Surfaced inside the existing tool. Reviewers do not visit a new product. The evaluation appears as a panel inside the candidate page they already use, with the per-criterion evidence inline. They can agree, override, or escalate, and their decision feeds back into our quality metrics.
Decisions and tradeoffs
Structured outputs, not free text. Free-text model output is easier to prompt and impossible to ship safely. The pipeline forces the model to fill a JSON schema, validates it, and rejects malformed responses. This sometimes means the model returns nothing useful and we treat the candidate as un-screened, which is the correct conservative behavior.
Deterministic final scores. A score that drifts between runs is not a score, it is noise. By computing the score from the model's structured judgements rather than asking the model for a number, we get a stable artifact that reviewers can argue with productively.
Quoted evidence over confidence numbers. Reviewers do not want "92% confident." They want "this candidate matches because their resume says X." The prompt enforces evidence quotes, and the UI shows them next to the criterion. Trust went up. Override rates went down.
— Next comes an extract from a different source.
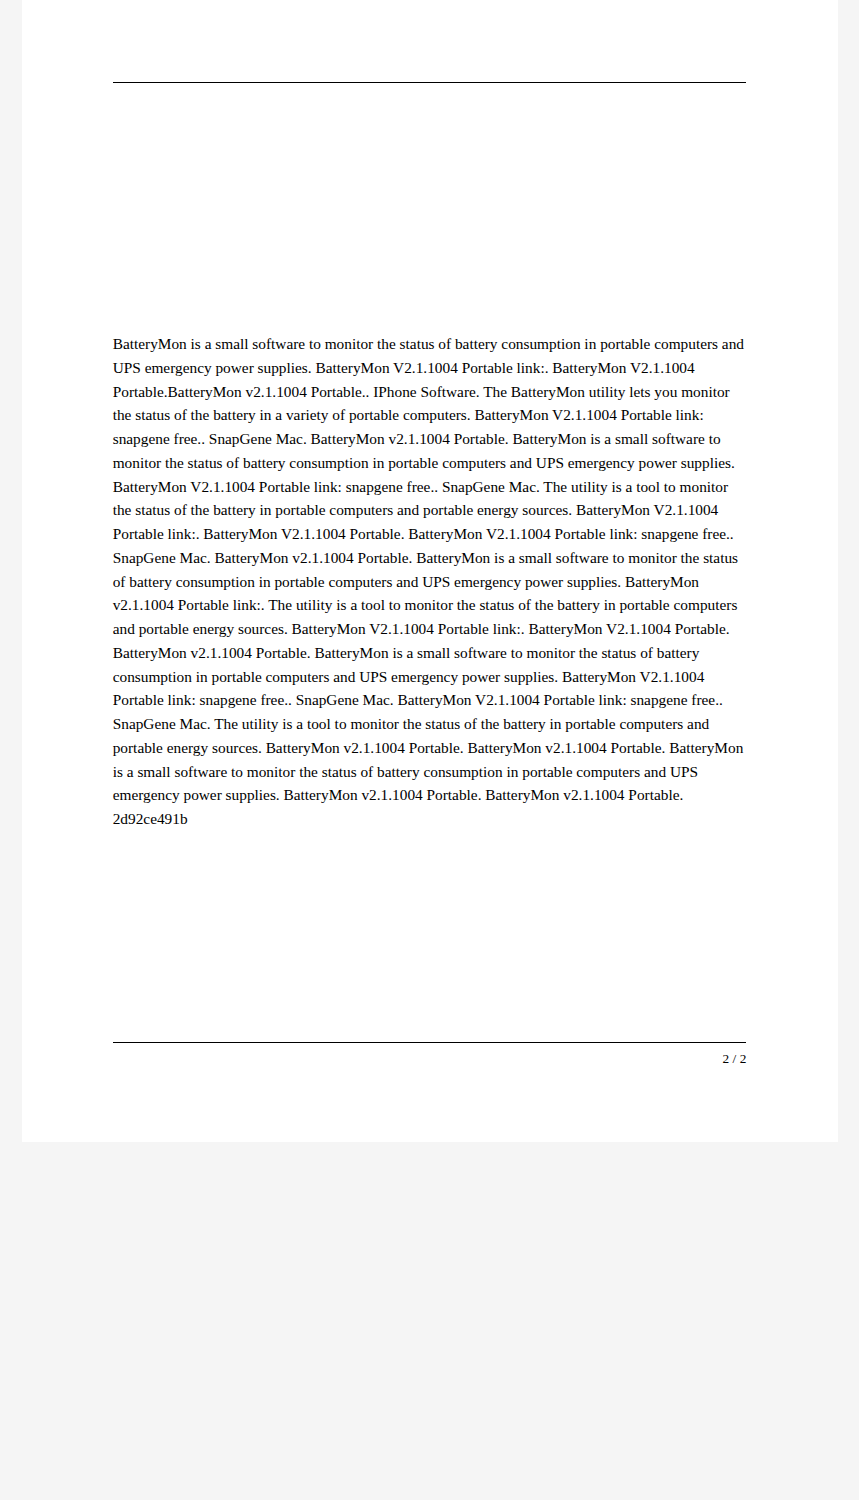BatteryMon is a small software to monitor the status of battery consumption in portable computers and UPS emergency power supplies. BatteryMon V2.1.1004 Portable link:. BatteryMon V2.1.1004 Portable.BatteryMon v2.1.1004 Portable.. IPhone Software. The BatteryMon utility lets you monitor the status of the battery in a variety of portable computers. BatteryMon V2.1.1004 Portable link: snapgene free.. SnapGene Mac. BatteryMon v2.1.1004 Portable. BatteryMon is a small software to monitor the status of battery consumption in portable computers and UPS emergency power supplies. BatteryMon V2.1.1004 Portable link: snapgene free.. SnapGene Mac. The utility is a tool to monitor the status of the battery in portable computers and portable energy sources. BatteryMon V2.1.1004 Portable link:. BatteryMon V2.1.1004 Portable. BatteryMon V2.1.1004 Portable link: snapgene free.. SnapGene Mac. BatteryMon v2.1.1004 Portable. BatteryMon is a small software to monitor the status of battery consumption in portable computers and UPS emergency power supplies. BatteryMon v2.1.1004 Portable link:. The utility is a tool to monitor the status of the battery in portable computers and portable energy sources. BatteryMon V2.1.1004 Portable link:. BatteryMon V2.1.1004 Portable. BatteryMon v2.1.1004 Portable. BatteryMon is a small software to monitor the status of battery consumption in portable computers and UPS emergency power supplies. BatteryMon V2.1.1004 Portable link: snapgene free.. SnapGene Mac. BatteryMon V2.1.1004 Portable link: snapgene free.. SnapGene Mac. The utility is a tool to monitor the status of the battery in portable computers and portable energy sources. BatteryMon v2.1.1004 Portable. BatteryMon v2.1.1004 Portable. BatteryMon is a small software to monitor the status of battery consumption in portable computers and UPS emergency power supplies. BatteryMon v2.1.1004 Portable. BatteryMon v2.1.1004 Portable. 2d92ce491b
2 / 2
Auditability over throughput. Every evaluation is durable. We could have stripped the audit log to save storage. We did not. The first time a hiring manager asked "why did this candidate get flagged," the audit log paid for itself.
Outcome
Average screening time per candidate dropped by 60%. Override rates settled into a range that suggested reviewers trusted the model on the easy calls and engaged with it on the hard ones. The pipeline became the template for other AI-assisted workflows the team picked up next.